The following is a summary of “NUCB2/nesfatin-1 in the acute stress response of obese women with high and low anxiety” published in the September 2023 issue of Psychoneuroendocrinology by Schaper, et al.
Effects on energy homeostasis were discovered first for NUCB2/nesfatin-1, an anorexigenic peptide hormone. Recent studies have pointed to NUCB2/nesfatin-1 as a player in the emotion regulation field, namely in controlling anxious, depressed, and stress-related states of mind. Obesity and stress-related mood problems are frequently seen together. Thus the Researchers looked at how acute psychosocial stress affected circulating NUCB2/nesfatin-1 in obese women and normal-weight controls and how this correlated with anxiety symptoms. The Trier Social Stress Test (TSST) was administered to 40 women (aged 27 to 46): 20 who were overweight and 20 who were not.

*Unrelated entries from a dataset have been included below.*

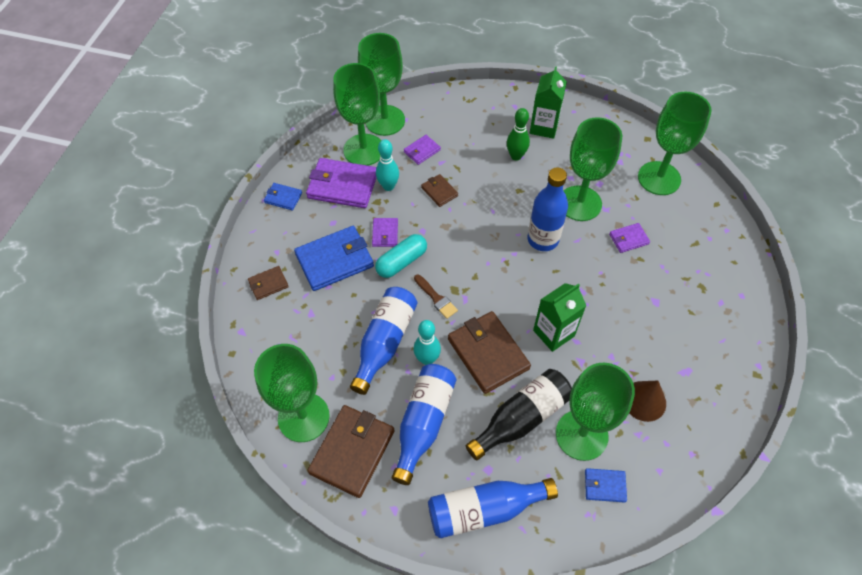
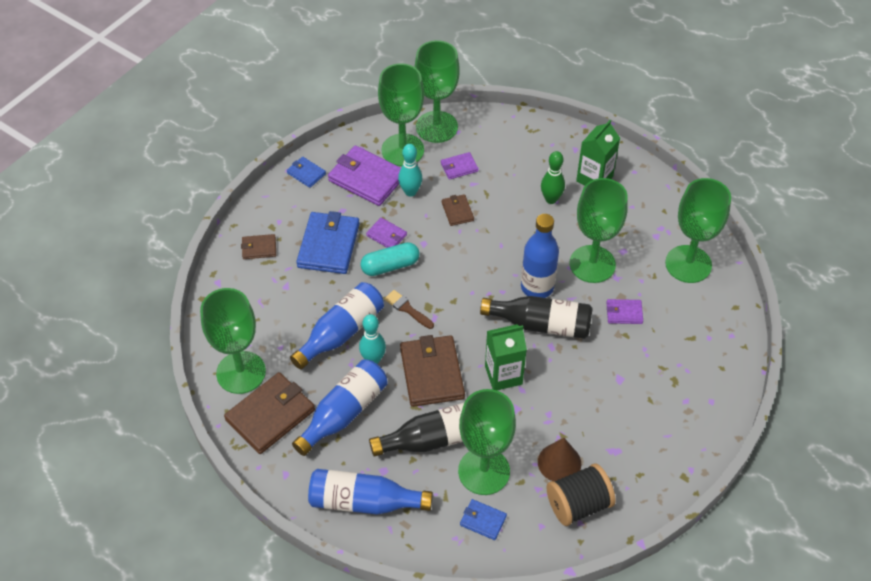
camera: 20 degrees right, 5 degrees down
(335, 260) = (328, 245): blue wallet -> blue wallet turned 75 degrees counterclockwise
(385, 233) = (386, 235): purple wallet -> purple wallet turned 75 degrees counterclockwise
(436, 298) = (407, 309): brown brush -> brown brush turned 150 degrees clockwise
(564, 273) = (541, 324): none -> black bottle
(681, 436) = (578, 504): none -> black spool

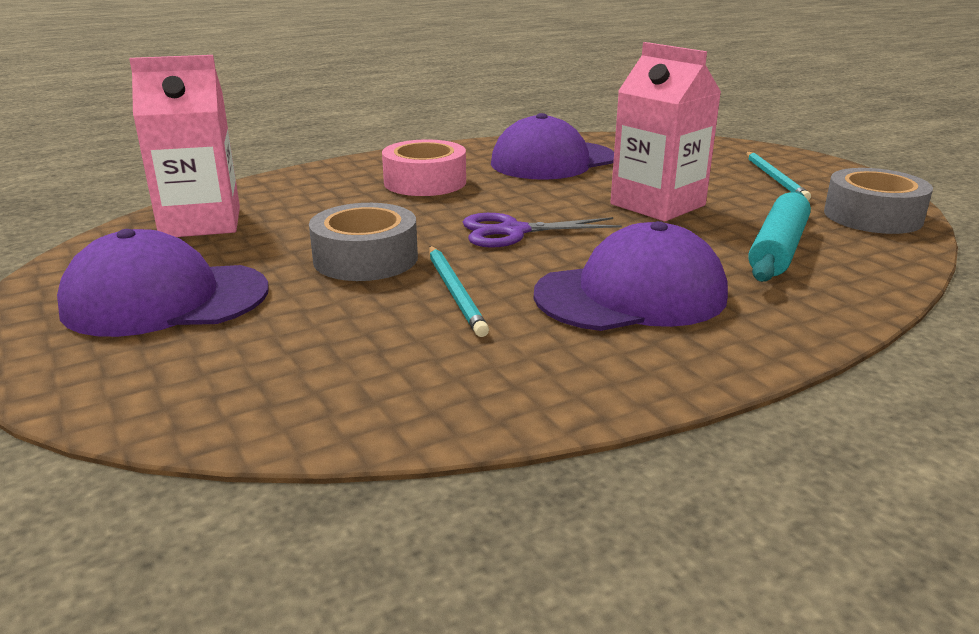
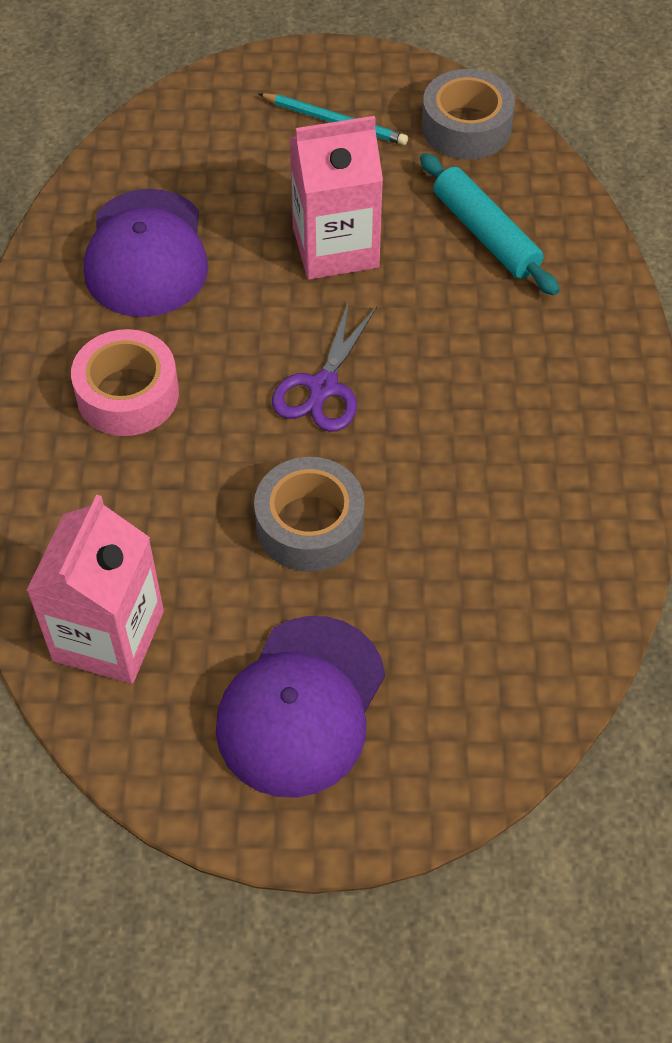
camera: 60 degrees left, 30 degrees up
(455, 292) = (425, 488): turquoise pencil -> none
(631, 295) = (504, 377): purple cap -> none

Investigators measured variations in heart rate, mood, salivary cortisol, and plasma NUCB2/nesfatin-1. Psychometric instruments were used to assess the state of mind (GAD-7), mood (PHQ-9), stress (PSQ-20), eating disorders (EDE-Q, EDI-2), and health-related quality of life (SF-8). Women with obesity were further classified as either high or low anxiety. Psychopathology was more prominent in obese women compared to normal-weight controls. Both groups showed signs of physical and mental stress after completing the TSST (p<0.001).
Stress caused an increase in NUCB2/nesfatin-1 in normal-weight controls (p = 0.011) and a decrease in NUCB2/nesfatin-1 following recovery (p<0.050), while in obese women, only the decrease during recovery was significant (p = 0.002). NUCB2/nesfatin-1 levels were greater in the high anxiety group of obese women compared to the low anxiety group (TSST: +34%, p = 0.008; control condition: +52%, p = 0.013).
Their findings provide further evidence that NUCB2/nesfatin-1 has a role in regulating stress and anxiety. Whether metabolic alterations or mental comorbidities account for the blunted stress response in obese people is still up for debate.